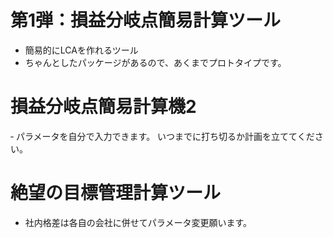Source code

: # 第1弾：損益分岐点簡易計算ツール
- 簡易的にLCAを作れるツール
- ちゃんとしたパッケージがあるので、あくまでプロトタイプです。
# 損益分岐点簡易計算機2
‐ パラメータを自分で入力できます。
いつまでに打ち切るか計画を立ててください。

# 絶望の目標管理計算ツール
- 社内格差は各自の会社に併せてパラメータ変更願います。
##############################
■ **Aim of the task**: Reproduce the text of all the entries above verbatim, character for character, omitting the pictures.

■ **Exercise result**:
Source code

: # 第1弾：損益分岐点簡易計算ツール
- 簡易的にLCAを作れるツール
- ちゃんとしたパッケージがあるので、あくまでプロトタイプです。
# 損益分岐点簡易計算機2
‐ パラメータを自分で入力できます。
いつまでに打ち切るか計画を立ててください。

# 絶望の目標管理計算ツール
- 社内格差は各自の会社に併せてパラメータ変更願います。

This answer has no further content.